THE PROBLEM =>
Retype the stretch of the passage on QlikView expression macros from "So we not only" through "not compose well.", keeping every character unchanged.

SELECTED PASSAGE =>
BEGIN

Secondly - say you want use $(Sales1998to1997) as input parameter of that ArrowIconForTrendValue expression. You can’t because Sales1998to1997 is plain expression defined before as $(Sales1998)/$(Sales1997). And Sales1998 in it defined as Sum(If(Year(OrderDate)=1998, Quantity*UnitPrice)) which is in fact contains comma in question.

So we not only should make our function expression (ArrowIconForTrendValue) less readable but also should make all parameters for that function anew - not using already existing expressions. That does not compose well.

Enter the Expression Editor macro. Given ArrowIconForTrendValue and Sales1998to1997 expressions above we can define new variable as

set: ArrowIconForSales1998to1997
macro: ArrowIconForTrendValue
  - $(Sales1998to1997)

Macro tag get function expression name and YAML formatter list of parameters (in that example one parameter). Output format for that expression in CSV file would be:

SET ArrowIconForSalesTrend,"if($(Sales1998to1997) = 0 OR IsNull($(Sales1998to1997)), null(), 'qmem://<builtin>/' & if($(Sales1998to1997) >= 1.20,'Arrow_N_G.png', if($(Sales1998to1997) >= 1.051,'Arrow_NE_G.png', if($(Sales1998to1997) >= 1.05 ,'Arrow_NE_G.png', if($(Sales1998to1997) >= 1,'Arrow_E_Y.png', if($(Sales1998to1997) >= .95 ,'Arrow_W_Y.png', if($(Sales1998to1997) >= .801  ,'Arrow_SE_R.png', if($(Sales1998to1997) >= .80 ,'Arrow_S_R.png', if($(Sales1998to1997) >= 0 ,'Arrow_S_R.png','Arrow_S_R.png')))))))))",,

So on code-generation phase plugin would emulate dollar sign substitution of expression parameter with actual value, so QlikView would get clean expanded variable without any parameter, ready for further processing. I’ve included these sample expressions in demo project

We do not use this feature frequently but when we do - it is nice to have.

END

STORED DATA =>
BEGIN

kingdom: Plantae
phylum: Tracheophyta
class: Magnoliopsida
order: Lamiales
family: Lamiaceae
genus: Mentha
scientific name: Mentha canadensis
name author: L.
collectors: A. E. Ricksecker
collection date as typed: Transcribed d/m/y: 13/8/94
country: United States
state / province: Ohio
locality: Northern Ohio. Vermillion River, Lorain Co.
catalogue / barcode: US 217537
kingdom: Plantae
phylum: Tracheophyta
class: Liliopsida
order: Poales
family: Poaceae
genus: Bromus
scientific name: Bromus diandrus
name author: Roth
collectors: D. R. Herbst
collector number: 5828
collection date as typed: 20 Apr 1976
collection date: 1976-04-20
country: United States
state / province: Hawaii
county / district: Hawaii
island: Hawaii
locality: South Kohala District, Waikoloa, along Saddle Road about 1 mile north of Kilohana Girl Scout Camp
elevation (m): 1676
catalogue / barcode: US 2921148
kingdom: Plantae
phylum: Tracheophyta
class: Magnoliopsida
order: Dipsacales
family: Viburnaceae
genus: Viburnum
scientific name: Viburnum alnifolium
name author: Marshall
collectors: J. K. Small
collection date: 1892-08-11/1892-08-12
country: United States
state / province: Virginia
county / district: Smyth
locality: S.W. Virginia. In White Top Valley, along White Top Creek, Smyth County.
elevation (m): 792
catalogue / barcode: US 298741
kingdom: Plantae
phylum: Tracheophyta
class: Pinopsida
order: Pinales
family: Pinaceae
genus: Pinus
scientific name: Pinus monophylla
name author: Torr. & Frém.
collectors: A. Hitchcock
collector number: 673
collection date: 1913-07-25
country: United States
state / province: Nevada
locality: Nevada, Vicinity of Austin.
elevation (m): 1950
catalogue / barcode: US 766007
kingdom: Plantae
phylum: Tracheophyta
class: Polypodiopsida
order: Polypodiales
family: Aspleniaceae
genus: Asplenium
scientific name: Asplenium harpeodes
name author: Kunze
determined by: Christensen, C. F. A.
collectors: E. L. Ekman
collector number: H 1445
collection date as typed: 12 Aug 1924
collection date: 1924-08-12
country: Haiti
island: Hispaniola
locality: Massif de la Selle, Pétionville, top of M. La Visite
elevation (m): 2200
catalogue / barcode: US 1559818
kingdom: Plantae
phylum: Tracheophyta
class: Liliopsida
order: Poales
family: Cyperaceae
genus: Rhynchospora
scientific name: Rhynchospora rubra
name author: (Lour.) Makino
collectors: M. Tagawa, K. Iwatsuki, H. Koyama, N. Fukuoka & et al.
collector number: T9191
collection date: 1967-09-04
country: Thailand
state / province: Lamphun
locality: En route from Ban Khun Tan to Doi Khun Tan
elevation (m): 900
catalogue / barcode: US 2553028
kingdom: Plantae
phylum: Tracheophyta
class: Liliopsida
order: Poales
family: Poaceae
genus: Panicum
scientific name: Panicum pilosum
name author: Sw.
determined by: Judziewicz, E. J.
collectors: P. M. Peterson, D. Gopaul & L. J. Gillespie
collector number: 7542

END

RESPONSE TO THE EXERCISE =>
So we not only should make our function expression (ArrowIconForTrendValue) less readable but also should make all parameters for that function anew - not using already existing expressions. That does not compose well.